My mother was the senior wife. There was a time when I was so pleased with myself that I was the daughter of the most important of the wives. She paid the workers their wages and held the keys to the store; she ordered the provisions and hired the servants; it was she who had the authority to decide which of the women should cook for my father, or travel with him when he went away on business. I found there was nobody to help me. My grandmother shared her daughter’s fears. Even my father would not confront my mother, for she was older than him in years.
* * *
I
was sitting outside our house on a stool with my tray on the ground before me, preparing ogere to sell in the market, wrapping the balls of fermented sesame seeds in leaves and tying the packages with raffia. I used to make the ogere myself, standing over the pot, stirring the seeds which boiled for the whole day. Then I would spread them out on rice bags and lay heavy rocks on top of them. After three days, I pounded the fermenting seeds into a paste with my pestle and mortar.
Ogere tastes good, but you know how bad it smells. That’s why we never cook it inside the house. Always on the three-stone fire in the yard. At that time it seemed a good job for me. I smelled so bad anyway.

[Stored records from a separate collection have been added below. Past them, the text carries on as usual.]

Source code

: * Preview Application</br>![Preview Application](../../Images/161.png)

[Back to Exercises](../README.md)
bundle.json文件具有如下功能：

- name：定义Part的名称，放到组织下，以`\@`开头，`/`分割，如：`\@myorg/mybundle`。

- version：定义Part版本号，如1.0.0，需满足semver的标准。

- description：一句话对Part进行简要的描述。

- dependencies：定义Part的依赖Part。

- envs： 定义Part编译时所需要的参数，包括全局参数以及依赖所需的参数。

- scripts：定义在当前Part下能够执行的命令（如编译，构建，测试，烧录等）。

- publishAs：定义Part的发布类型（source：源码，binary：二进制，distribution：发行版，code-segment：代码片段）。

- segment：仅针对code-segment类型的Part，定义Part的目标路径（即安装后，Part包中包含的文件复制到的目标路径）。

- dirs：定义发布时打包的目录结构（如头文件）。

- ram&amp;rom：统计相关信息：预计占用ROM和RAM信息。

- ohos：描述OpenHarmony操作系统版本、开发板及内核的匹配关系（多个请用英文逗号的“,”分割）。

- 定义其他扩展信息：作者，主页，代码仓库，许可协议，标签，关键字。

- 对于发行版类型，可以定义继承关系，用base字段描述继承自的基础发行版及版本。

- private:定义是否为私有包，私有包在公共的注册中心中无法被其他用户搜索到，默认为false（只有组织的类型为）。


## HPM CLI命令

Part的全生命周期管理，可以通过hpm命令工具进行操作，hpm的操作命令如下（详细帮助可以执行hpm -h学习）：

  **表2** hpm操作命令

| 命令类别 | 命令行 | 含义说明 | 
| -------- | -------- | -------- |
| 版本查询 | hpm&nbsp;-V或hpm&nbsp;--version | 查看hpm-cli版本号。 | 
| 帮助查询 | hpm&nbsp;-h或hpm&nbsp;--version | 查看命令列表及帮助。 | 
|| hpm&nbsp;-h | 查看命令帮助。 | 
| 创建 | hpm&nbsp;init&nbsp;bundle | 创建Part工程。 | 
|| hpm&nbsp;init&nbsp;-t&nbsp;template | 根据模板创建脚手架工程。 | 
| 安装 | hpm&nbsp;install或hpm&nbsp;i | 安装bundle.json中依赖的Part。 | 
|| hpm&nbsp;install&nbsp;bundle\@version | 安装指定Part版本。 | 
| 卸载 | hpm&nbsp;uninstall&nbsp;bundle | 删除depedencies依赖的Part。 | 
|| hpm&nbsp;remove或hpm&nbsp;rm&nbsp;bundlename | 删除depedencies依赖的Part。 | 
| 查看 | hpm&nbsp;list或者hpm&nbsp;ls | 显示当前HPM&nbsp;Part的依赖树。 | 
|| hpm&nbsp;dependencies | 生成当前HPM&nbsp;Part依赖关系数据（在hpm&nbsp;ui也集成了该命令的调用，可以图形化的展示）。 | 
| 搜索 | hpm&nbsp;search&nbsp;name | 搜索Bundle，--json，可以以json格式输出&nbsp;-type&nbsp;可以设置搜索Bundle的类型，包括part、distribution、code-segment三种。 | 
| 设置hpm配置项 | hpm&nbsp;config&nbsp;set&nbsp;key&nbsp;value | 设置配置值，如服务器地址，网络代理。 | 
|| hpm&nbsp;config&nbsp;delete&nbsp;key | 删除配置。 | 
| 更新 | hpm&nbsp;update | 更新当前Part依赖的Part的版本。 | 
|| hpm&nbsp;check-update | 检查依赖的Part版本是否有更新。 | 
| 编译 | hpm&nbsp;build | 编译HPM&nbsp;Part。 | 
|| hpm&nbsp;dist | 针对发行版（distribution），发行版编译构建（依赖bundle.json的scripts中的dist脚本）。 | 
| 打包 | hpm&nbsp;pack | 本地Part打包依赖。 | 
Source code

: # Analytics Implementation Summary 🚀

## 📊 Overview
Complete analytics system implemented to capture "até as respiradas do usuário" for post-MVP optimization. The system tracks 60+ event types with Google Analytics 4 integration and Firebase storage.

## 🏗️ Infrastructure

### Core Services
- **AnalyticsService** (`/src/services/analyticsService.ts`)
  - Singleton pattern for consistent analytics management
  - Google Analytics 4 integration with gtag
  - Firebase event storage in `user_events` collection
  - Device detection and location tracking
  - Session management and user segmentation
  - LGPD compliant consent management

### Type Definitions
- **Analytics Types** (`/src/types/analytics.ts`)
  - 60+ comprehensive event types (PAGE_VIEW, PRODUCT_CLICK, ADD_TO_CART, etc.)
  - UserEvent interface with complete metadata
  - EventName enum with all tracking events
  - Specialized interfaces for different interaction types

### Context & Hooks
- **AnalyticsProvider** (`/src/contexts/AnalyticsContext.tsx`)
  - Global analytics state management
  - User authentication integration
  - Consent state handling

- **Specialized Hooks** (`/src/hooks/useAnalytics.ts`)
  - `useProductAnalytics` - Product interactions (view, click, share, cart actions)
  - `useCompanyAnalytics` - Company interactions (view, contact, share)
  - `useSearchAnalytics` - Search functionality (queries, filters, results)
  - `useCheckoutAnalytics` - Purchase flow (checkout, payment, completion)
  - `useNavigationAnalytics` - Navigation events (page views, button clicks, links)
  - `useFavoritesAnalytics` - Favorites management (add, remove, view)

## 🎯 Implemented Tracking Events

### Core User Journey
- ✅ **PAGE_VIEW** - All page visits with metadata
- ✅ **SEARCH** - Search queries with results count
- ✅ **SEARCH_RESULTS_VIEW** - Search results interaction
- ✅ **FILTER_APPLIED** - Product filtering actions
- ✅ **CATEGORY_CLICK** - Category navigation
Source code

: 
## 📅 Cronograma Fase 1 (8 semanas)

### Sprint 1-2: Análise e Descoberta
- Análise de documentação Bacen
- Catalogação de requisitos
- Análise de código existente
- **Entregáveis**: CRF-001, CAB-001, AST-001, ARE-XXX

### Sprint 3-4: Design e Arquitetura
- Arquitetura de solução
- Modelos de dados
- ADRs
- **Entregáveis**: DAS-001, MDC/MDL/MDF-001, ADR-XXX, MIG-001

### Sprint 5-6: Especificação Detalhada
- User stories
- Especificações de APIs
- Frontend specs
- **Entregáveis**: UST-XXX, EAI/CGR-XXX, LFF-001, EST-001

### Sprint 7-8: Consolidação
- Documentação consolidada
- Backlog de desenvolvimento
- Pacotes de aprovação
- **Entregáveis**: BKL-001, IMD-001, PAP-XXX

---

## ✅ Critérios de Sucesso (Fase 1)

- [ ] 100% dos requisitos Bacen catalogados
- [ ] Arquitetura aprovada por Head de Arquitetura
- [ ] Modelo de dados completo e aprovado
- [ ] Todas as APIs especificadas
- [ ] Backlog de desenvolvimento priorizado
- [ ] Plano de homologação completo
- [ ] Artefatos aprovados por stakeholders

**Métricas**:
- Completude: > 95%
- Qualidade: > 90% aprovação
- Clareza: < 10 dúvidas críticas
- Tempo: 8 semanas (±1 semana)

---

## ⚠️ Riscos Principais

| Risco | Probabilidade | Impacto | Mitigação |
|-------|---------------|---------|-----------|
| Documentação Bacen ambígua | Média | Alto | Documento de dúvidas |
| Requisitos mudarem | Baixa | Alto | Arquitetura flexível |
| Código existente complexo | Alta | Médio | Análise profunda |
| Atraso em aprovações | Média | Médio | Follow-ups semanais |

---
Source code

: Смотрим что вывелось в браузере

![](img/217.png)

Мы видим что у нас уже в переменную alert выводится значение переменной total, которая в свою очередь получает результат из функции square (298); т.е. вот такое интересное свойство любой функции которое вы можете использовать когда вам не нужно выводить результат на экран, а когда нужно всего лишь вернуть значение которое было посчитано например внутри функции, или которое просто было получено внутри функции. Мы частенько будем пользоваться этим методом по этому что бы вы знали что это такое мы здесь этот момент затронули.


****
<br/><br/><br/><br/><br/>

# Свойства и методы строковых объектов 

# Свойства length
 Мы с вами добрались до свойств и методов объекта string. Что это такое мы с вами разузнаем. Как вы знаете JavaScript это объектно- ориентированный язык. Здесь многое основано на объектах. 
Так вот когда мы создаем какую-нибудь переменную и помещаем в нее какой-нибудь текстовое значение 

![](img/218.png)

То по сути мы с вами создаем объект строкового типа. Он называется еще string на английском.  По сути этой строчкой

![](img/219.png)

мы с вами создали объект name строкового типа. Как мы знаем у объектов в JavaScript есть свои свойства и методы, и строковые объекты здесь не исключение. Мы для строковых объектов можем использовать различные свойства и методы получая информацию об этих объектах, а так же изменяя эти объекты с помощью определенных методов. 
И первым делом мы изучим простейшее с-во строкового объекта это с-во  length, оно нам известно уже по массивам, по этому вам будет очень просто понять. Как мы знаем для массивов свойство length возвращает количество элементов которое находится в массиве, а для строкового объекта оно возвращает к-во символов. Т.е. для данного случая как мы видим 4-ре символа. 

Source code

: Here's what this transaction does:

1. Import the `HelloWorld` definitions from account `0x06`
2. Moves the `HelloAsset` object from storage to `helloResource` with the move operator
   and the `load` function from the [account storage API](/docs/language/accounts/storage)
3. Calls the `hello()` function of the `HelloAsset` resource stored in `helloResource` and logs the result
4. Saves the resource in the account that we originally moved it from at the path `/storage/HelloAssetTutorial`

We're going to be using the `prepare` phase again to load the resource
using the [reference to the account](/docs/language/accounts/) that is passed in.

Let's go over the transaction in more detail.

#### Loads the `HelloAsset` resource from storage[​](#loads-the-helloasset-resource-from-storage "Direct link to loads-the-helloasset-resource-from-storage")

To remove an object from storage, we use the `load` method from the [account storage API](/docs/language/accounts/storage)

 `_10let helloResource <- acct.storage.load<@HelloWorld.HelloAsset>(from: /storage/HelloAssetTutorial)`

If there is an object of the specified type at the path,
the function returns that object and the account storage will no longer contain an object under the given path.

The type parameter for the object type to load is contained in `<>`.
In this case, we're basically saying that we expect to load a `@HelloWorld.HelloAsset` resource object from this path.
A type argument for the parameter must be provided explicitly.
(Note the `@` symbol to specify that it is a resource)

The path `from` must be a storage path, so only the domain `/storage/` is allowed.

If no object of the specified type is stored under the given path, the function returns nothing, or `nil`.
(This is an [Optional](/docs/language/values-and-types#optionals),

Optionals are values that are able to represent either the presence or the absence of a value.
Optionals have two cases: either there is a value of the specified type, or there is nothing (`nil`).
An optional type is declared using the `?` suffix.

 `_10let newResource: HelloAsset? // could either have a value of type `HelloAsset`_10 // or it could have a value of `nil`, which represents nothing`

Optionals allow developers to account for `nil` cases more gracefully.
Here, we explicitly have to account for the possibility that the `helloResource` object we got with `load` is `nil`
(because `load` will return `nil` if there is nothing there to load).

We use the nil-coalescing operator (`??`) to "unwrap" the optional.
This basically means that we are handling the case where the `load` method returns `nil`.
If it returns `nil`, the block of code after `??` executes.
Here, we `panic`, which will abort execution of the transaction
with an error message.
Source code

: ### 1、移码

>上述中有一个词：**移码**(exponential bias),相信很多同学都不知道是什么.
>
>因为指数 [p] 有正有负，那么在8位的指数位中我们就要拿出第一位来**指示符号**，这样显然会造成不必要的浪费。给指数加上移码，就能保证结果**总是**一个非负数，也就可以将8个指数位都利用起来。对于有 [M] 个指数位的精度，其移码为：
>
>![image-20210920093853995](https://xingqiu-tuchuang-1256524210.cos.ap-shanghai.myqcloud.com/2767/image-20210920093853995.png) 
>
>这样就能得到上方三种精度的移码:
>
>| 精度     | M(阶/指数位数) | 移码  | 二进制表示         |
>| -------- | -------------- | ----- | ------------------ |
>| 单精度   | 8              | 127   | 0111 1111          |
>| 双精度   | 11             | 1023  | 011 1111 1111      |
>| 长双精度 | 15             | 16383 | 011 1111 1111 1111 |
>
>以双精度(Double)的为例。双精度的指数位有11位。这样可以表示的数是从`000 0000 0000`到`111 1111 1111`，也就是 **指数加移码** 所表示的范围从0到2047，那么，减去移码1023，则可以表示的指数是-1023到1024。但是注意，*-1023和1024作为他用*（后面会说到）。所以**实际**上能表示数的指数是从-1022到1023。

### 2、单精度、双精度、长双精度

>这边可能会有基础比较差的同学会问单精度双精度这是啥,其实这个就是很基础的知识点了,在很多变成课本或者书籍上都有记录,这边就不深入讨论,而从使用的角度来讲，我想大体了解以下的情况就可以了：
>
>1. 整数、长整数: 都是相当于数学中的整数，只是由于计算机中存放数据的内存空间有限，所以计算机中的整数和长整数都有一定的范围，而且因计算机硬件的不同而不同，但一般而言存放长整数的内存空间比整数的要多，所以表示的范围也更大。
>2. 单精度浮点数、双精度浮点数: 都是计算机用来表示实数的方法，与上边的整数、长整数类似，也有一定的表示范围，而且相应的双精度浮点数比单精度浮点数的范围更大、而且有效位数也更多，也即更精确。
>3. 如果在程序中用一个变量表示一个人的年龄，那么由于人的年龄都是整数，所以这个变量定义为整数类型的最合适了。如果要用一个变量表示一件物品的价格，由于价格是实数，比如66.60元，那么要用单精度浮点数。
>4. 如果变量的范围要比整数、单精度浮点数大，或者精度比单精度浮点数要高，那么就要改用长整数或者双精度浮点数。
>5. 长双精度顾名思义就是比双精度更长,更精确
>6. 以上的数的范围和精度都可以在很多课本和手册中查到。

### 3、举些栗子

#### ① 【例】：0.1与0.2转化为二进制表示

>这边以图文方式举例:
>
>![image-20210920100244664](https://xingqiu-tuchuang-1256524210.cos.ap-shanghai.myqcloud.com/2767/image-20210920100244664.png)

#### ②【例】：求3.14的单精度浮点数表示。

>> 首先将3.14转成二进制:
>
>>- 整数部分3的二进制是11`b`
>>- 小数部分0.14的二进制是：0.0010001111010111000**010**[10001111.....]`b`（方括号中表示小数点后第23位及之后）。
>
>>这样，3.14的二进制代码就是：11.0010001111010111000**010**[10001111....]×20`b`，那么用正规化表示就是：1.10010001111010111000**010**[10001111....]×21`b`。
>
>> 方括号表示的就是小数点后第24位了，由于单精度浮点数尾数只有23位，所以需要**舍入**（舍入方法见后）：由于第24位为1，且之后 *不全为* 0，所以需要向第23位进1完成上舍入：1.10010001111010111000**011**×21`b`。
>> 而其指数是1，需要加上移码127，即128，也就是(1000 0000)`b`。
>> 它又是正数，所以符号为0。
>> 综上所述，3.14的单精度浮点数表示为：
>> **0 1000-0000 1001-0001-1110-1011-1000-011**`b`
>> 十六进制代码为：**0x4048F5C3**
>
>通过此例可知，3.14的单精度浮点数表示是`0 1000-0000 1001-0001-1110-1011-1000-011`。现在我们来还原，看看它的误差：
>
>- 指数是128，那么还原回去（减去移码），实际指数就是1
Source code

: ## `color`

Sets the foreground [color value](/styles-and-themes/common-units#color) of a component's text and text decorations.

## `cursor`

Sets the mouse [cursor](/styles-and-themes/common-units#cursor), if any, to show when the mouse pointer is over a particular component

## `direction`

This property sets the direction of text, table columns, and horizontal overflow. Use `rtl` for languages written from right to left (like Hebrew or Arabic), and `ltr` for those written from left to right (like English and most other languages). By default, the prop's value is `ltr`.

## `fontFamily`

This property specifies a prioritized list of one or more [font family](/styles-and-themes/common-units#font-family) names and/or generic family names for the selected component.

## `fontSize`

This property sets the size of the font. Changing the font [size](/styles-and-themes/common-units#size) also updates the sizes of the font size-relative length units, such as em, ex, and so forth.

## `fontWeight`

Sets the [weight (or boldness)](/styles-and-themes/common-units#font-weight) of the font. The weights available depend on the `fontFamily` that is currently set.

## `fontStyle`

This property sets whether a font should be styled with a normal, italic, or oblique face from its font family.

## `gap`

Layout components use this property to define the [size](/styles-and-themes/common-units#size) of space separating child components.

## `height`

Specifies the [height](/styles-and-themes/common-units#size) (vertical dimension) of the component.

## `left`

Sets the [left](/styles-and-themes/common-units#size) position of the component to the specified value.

Those days my chest felt bruised. I was growing breasts, though I didn’t know it. Your uncle saw me. And he knew what he saw. And he stopped and talked to me nicely for a while. I watched him walk away, swinging his prayer beads in his hand, his body outlined by the wind beneath his white gown, and I let my imagination follow him down the street. I saw the power of his shoulders, the strength of his arms and the narrowness of his waist. I did not notice the weakness in the line of his jaw. The next day he came back with a gift: a bowl of scented roseapples. He ate one, and afterwards he handed me an apple and had me eat it. But with every bite I took all I tasted was the raw ogere, it overpowered the sweet fruit and made me nauseous. Your uncle appeared not to notice. I saw a man who was kind to me, and I saw the way to free myself from my mother. I ran from the smoke straight into the fire.
There’s not much more to tell. It’s a true story. You never knew my name was Yankay, the firstborn. That I was once a twin. That I had a brother Alusani, the other half of my soul. Or that I grew jealous of him and longed for my mother to look at me, without knowing what it was I wished for. And how I watched a man with skin like the shadows of the moon collecting the souls of lost children in the forest.
One day you married one of these men and brought him home. As soon as I saw him so close I could not help myself. I reached out my hand and I touched his skin. And it was warm, so warm — not cold like sea water. But I made you ashamed and afterwards I heard you whispering, making apologies for me you thought I was too deaf to hear.